Tax Season of Old

Did You Know That The First Personal Income Tax
Was Put In Place During The Civil War?


Although the IRS and national income tax would not become law until the next century, the Union implemented an income tax to levy funds to pay for the war itself.


The Civil War income tax was a “progressive” tax in the sense that the rich were taxed at a higher rate than the poor. However, it was much simpler than the tax structures we have today. Those who made less than $600 per year did not have to pay any tax, while those who made between $600 and $10,000 per year paid three percent of their income. Those making more than $10,000 per year paid five percent.


At these rates, the first income tax levied approximately $55 million in revenue to fund the war effort.

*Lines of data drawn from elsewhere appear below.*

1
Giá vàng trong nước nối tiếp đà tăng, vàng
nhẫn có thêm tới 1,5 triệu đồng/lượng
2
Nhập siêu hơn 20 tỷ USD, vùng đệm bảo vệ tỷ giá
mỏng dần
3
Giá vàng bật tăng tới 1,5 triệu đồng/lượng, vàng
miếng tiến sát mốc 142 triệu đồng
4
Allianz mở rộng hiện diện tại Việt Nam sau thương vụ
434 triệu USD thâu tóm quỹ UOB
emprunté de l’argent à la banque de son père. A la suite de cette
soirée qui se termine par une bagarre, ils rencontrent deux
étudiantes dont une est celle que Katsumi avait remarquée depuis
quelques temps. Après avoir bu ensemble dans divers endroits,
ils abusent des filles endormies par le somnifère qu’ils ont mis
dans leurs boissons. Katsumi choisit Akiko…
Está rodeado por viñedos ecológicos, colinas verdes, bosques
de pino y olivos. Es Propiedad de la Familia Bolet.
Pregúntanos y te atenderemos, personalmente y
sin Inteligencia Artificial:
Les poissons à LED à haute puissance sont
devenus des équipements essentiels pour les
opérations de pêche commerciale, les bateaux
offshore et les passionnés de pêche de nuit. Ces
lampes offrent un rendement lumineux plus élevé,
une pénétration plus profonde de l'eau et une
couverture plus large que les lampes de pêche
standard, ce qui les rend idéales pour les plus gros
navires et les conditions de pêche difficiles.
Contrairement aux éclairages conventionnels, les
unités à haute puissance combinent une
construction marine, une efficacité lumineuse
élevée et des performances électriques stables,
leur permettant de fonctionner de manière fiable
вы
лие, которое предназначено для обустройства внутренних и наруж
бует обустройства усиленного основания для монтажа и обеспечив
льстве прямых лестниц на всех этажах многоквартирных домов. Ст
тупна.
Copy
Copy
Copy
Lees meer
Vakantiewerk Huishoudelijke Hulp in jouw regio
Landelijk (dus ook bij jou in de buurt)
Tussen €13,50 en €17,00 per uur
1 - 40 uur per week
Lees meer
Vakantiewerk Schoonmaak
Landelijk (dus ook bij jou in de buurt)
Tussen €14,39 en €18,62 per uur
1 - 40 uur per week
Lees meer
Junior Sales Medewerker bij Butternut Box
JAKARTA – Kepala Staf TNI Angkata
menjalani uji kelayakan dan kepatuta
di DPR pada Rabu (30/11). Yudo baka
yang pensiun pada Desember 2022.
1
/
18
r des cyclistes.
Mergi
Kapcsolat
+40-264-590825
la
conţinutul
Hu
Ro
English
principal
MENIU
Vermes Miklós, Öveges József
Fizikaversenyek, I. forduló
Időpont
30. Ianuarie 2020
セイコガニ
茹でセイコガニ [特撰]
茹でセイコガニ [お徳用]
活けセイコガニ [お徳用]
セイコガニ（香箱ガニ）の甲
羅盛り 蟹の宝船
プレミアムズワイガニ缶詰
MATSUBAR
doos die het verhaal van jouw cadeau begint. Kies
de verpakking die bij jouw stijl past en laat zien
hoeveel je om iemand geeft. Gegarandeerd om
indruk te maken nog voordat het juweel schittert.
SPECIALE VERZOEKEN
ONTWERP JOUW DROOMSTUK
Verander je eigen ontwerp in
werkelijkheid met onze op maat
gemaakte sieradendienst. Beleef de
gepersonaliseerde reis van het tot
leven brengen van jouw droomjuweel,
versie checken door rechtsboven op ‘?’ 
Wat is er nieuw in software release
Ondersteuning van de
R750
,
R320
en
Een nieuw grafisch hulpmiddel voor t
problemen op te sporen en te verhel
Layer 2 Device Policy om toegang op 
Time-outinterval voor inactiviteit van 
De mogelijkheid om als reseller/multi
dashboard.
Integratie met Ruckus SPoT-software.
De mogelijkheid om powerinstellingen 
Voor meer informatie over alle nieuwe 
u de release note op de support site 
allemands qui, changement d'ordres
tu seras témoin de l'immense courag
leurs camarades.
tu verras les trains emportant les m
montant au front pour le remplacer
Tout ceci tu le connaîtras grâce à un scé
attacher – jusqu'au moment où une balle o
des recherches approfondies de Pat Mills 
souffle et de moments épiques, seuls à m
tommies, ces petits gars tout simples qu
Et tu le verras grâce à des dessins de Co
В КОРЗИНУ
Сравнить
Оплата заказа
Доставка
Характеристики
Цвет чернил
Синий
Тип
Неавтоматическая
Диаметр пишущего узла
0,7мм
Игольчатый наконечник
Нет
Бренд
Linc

There was little argument with the first income tax, as paying it was seen as a patriotic duty. The country was proud when millionaire merchant A.T. Stewart paid $400,000 on an income of $4 million, doubling his five percent required tax payment as a patriotic gesture.


Just like today, there were tax forms that had to be filled out in order to document income and pay taxes properly. Similar to our modern 1040 tax form, taxpayers were required to submit property and income calculations on a Form 24, entitled “Detailed Statement of Income, Gains, and Profits.”  The Civil War tax Form 24 also included spaces for listing deductions.  “Proper deductions” from income derived from business or trade included rent, insurance, freight and expressage, wages of employees, and other expenses.  Rental income from lands and buildings was reported separately.


While some people today argue that the progressive income tax is unfair, in the 1860s it was seen as sensible. Then, as now, many people were exempt from paying income tax because of extreme poverty, while others paid the majority of the taxes due to higher income levels.


Most people think income tax is a relatively new phenomenon, but history shows that it has been a part of American lives for many years. Think about that as you file your taxes this season!